Engineering carbon nanomaterials for stem cell-based tissue engineering

Abstract

Recent advances in creating carbon nanomaterials and their derivatives have led to several opportunities in biomedical research and clinical applications. The current and most promising biomedical applications of carbon nanomaterials such as carbon nanotubes and graphene includes but are not limited to tissue engineering and regenerative medicine. Owing to their unique intrinsic physical and chemical properties, they have been engineered by different methods to develop suitable two-dimensional and three-dimensional scaffolds.
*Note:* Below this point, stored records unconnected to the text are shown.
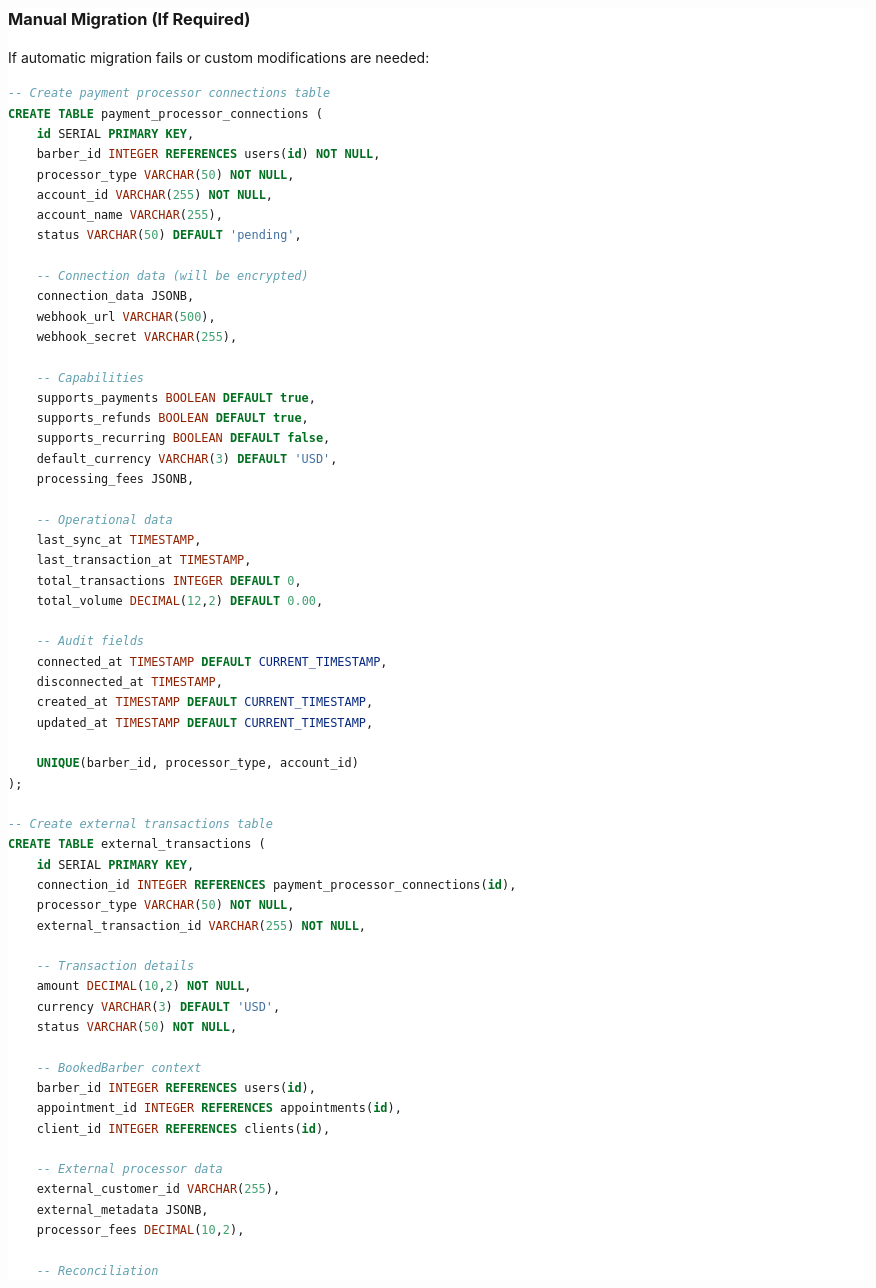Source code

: ### Manual Migration (If Required)

If automatic migration fails or custom modifications are needed:

```sql
-- Create payment processor connections table
CREATE TABLE payment_processor_connections (
    id SERIAL PRIMARY KEY,
    barber_id INTEGER REFERENCES users(id) NOT NULL,
    processor_type VARCHAR(50) NOT NULL,
    account_id VARCHAR(255) NOT NULL,
    account_name VARCHAR(255),
    status VARCHAR(50) DEFAULT 'pending',
    
    -- Connection data (will be encrypted)
    connection_data JSONB,
    webhook_url VARCHAR(500),
    webhook_secret VARCHAR(255),
    
    -- Capabilities
    supports_payments BOOLEAN DEFAULT true,
    supports_refunds BOOLEAN DEFAULT true,
    supports_recurring BOOLEAN DEFAULT false,
    default_currency VARCHAR(3) DEFAULT 'USD',
    processing_fees JSONB,
    
    -- Operational data
    last_sync_at TIMESTAMP,
    last_transaction_at TIMESTAMP,
    total_transactions INTEGER DEFAULT 0,
    total_volume DECIMAL(12,2) DEFAULT 0.00,
    
    -- Audit fields
    connected_at TIMESTAMP DEFAULT CURRENT_TIMESTAMP,
    disconnected_at TIMESTAMP,
    created_at TIMESTAMP DEFAULT CURRENT_TIMESTAMP,
    updated_at TIMESTAMP DEFAULT CURRENT_TIMESTAMP,
    
    UNIQUE(barber_id, processor_type, account_id)
);

-- Create external transactions table
CREATE TABLE external_transactions (
    id SERIAL PRIMARY KEY,
    connection_id INTEGER REFERENCES payment_processor_connections(id),
    processor_type VARCHAR(50) NOT NULL,
    external_transaction_id VARCHAR(255) NOT NULL,
    
    -- Transaction details
    amount DECIMAL(10,2) NOT NULL,
    currency VARCHAR(3) DEFAULT 'USD',
    status VARCHAR(50) NOT NULL,
    
    -- BookedBarber context
    barber_id INTEGER REFERENCES users(id),
    appointment_id INTEGER REFERENCES appointments(id),
    client_id INTEGER REFERENCES clients(id),
    
    -- External processor data
    external_customer_id VARCHAR(255),
    external_metadata JSONB,
    processor_fees DECIMAL(10,2),
    
    -- Reconciliation
```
Such biocompatible nanostructured scaffolds were found to sustain growth, proliferation, and adhesion of different stem cells. While some of these scaffolds were found to accelerate the osteogenic, neurogenic, and adipogenic differentiation of various stem cells in the presence of specific medium, some scaffolds have been reported to support spontaneous differentiation of the stem cells into specific adult tissues even in normal medium. Several underlying mechanisms such as nanotopography, preconcentration of growth factors, electrostatic and chemical interactions have been proposed for such behavior of stem cells growing on different carbon nanomaterial-based scaffolds. Above results indicate them as excellent nanoplatforms for tissue engineering and stem cell-based regenerative medicine. However, most of these literature reports consist only of in vitro studies with specific stem cells. Therefore, sufficient in vivo studies together with relevant toxicity and biocompatibility data are necessary for their future application as an implantable tissue engineering material.